Content starts

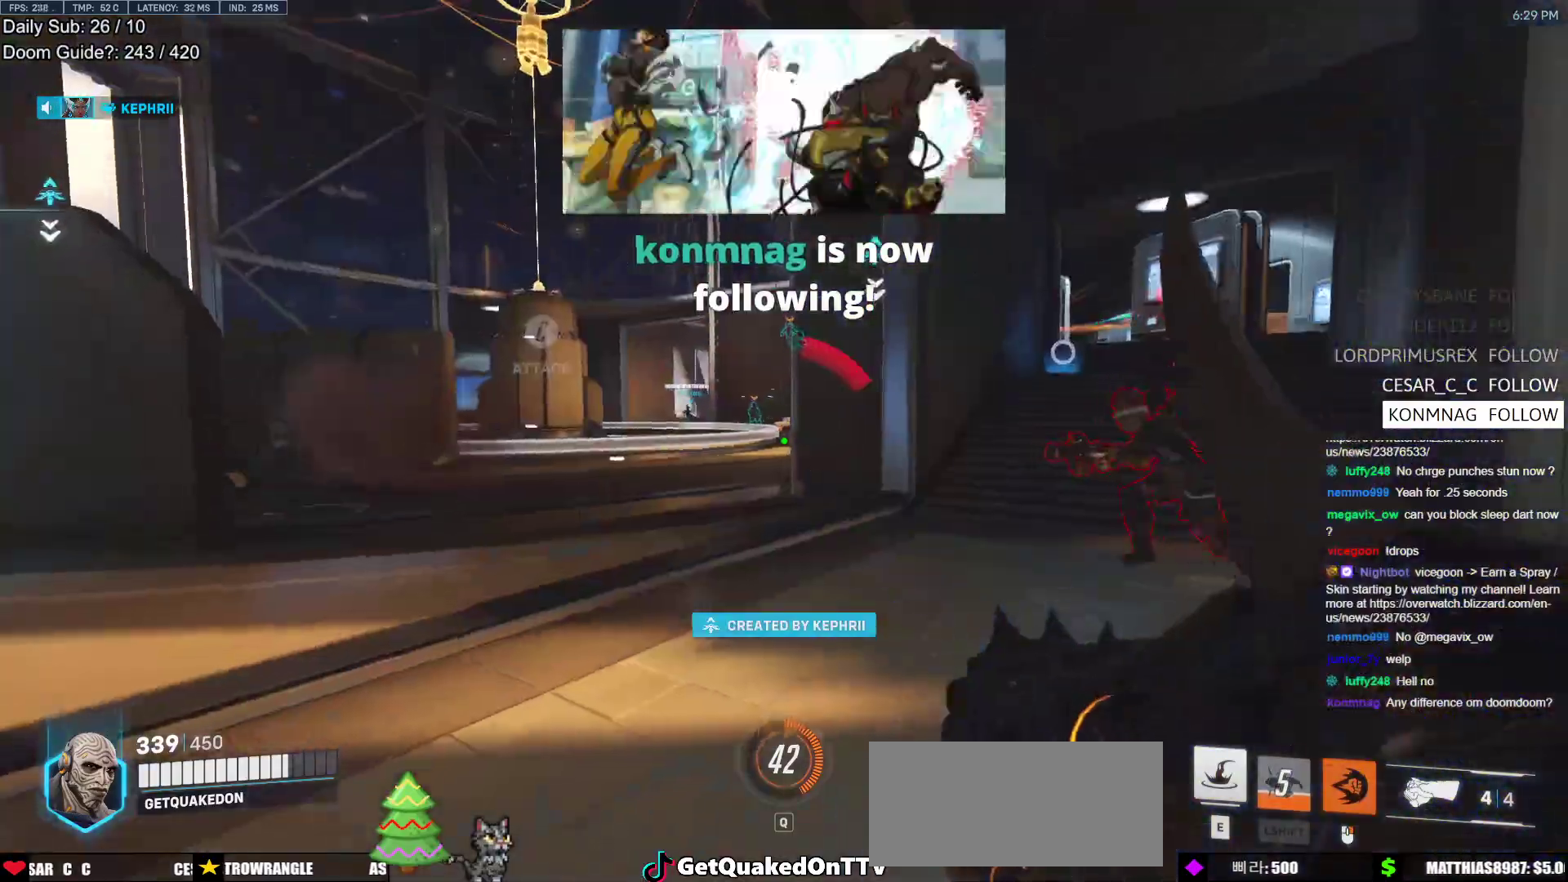
{"keys": ["e", "w"], "mouse": [], "events": [[133, "s", "up"], [183, "mouse_left", "down"], [233, "w", "down"], [317, "a", "up"], [317, "mouse_left", "up"], [317, "space", "down"], [467, "e", "down"], [467, "space", "up"]]}
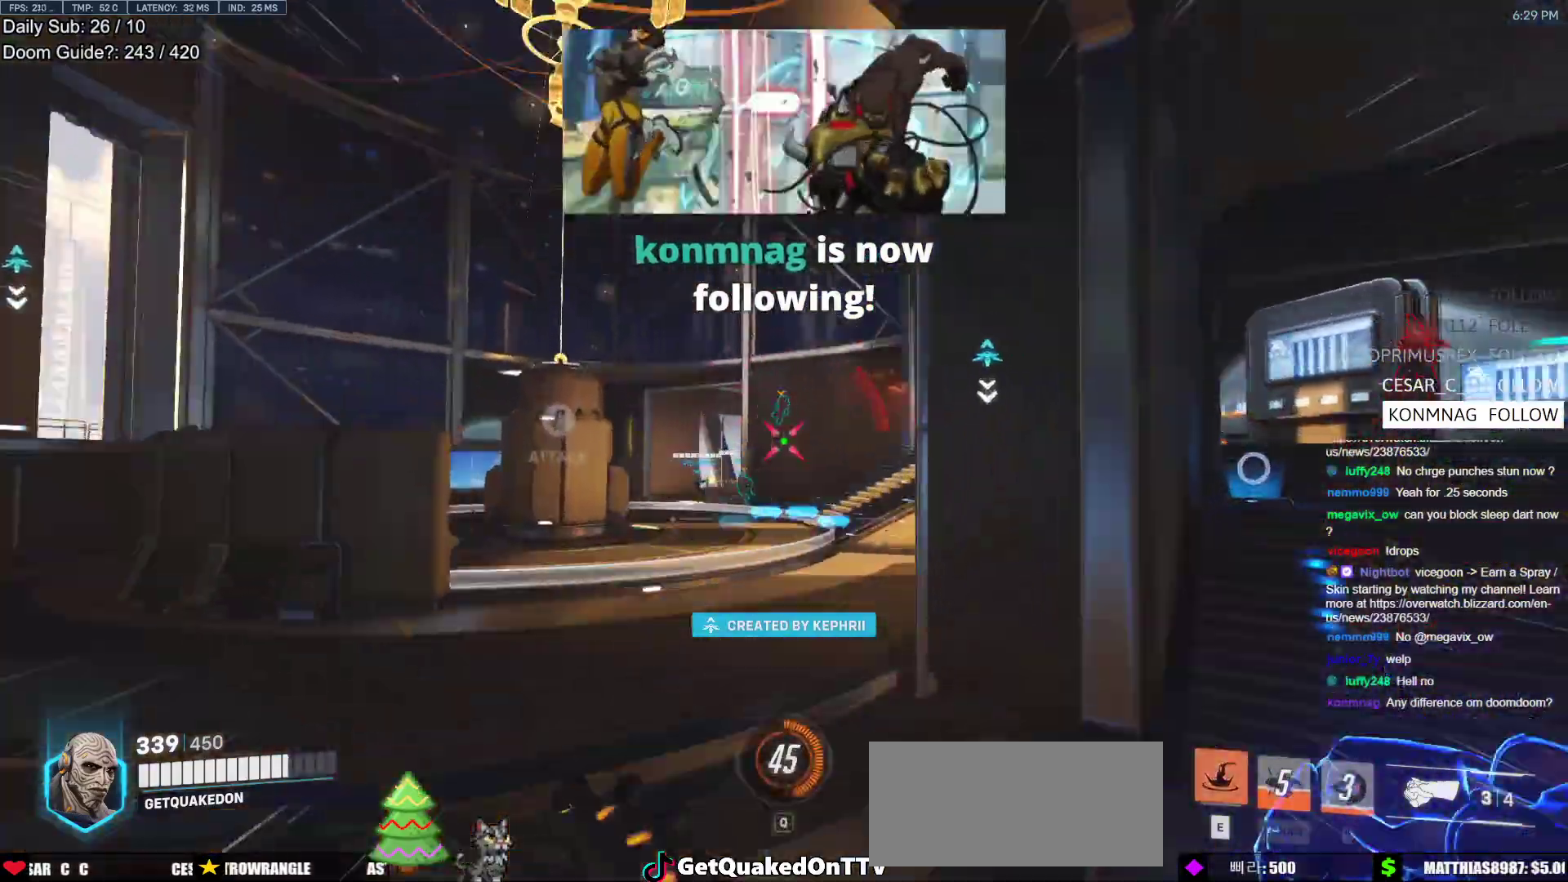
{"keys": ["w"], "mouse": [], "events": [[67, "e", "up"]]}
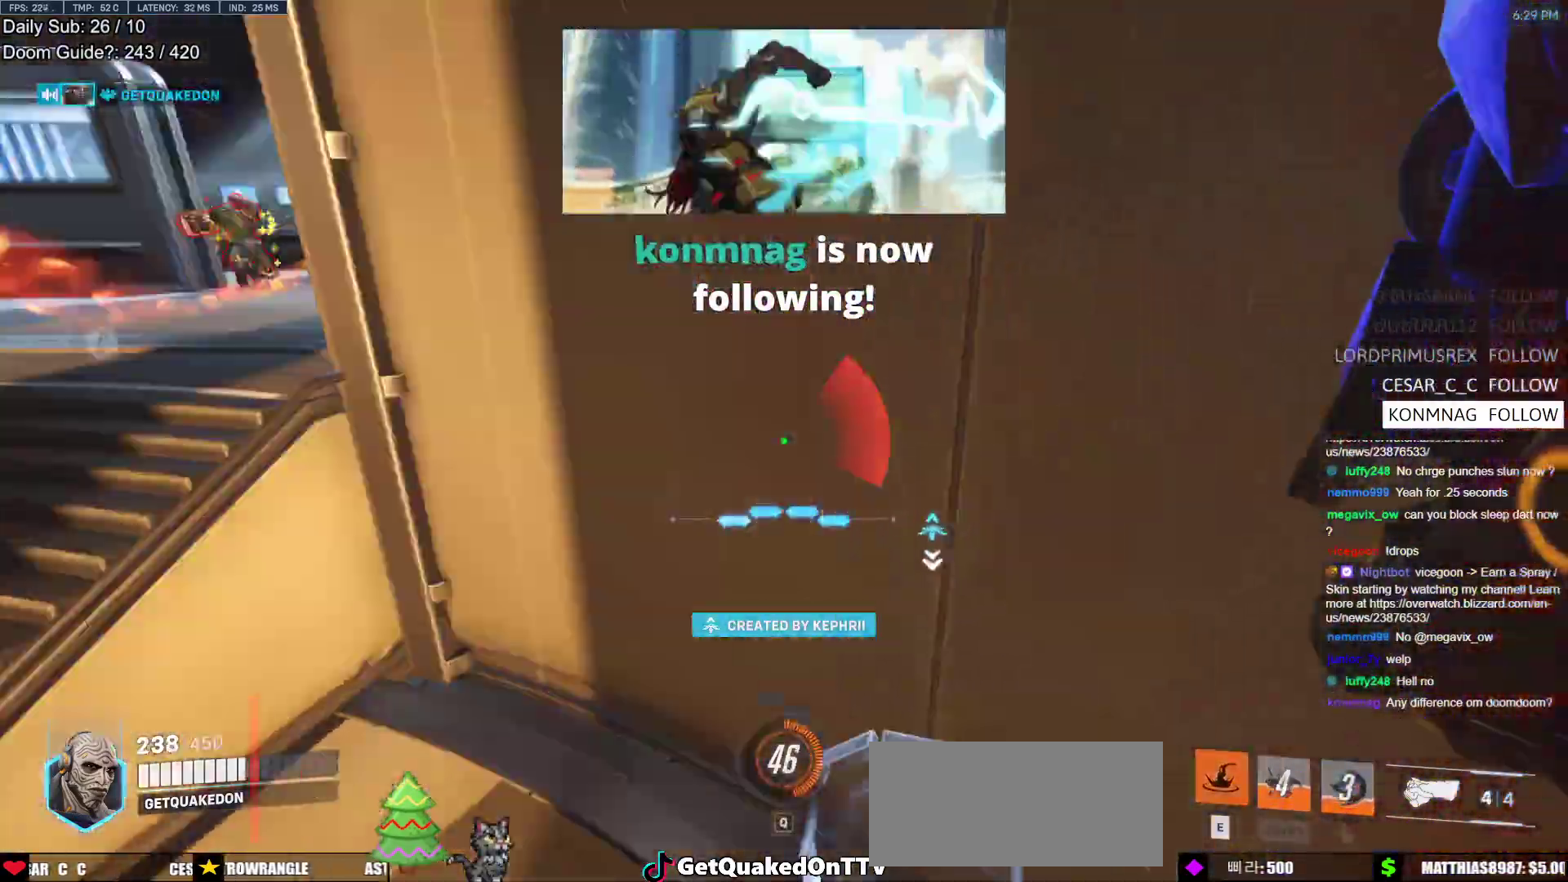
{"keys": ["w"], "mouse": [], "events": []}
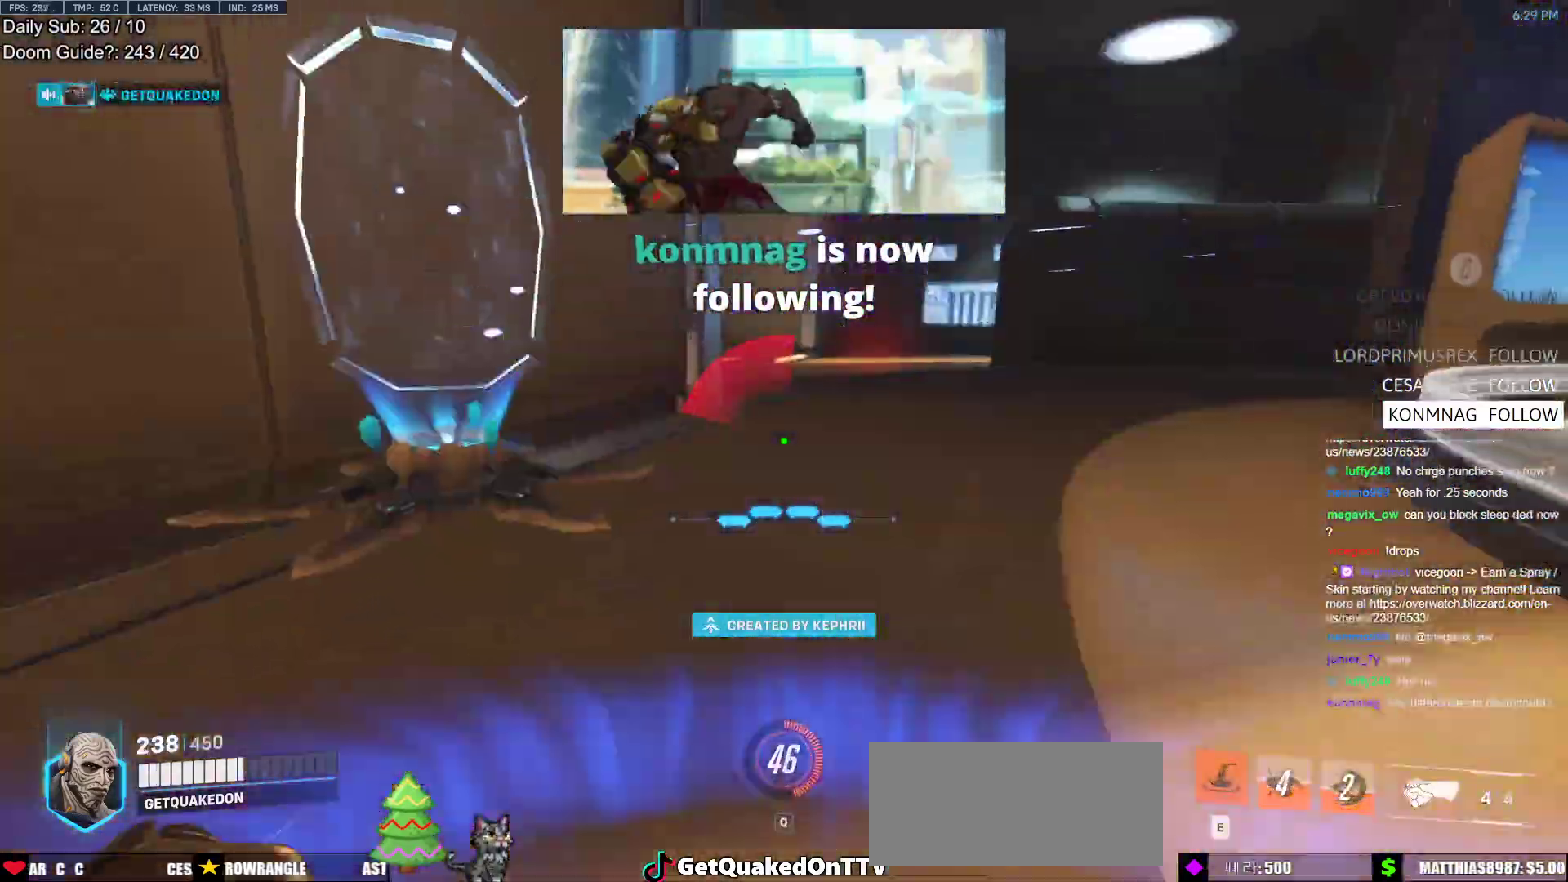
{"keys": ["a", "s"], "mouse": [], "events": [[100, "space", "down"], [183, "a", "down"], [233, "space", "up"], [367, "w", "up"], [417, "s", "down"]]}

Content ends

Directions for this task: Transcribe the listing exactly. Its images are to be omitted.

Expected output:
{"keys": ["e", "w"], "mouse": [], "events": [[133, "s", "up"], [183, "mouse_left", "down"], [233, "w", "down"], [317, "a", "up"], [317, "mouse_left", "up"], [317, "space", "down"], [467, "e", "down"], [467, "space", "up"]]}
{"keys": ["w"], "mouse": [], "events": [[67, "e", "up"]]}
{"keys": ["w"], "mouse": [], "events": []}
{"keys": ["a", "s"], "mouse": [], "events": [[100, "space", "down"], [183, "a", "down"], [233, "space", "up"], [367, "w", "up"], [417, "s", "down"]]}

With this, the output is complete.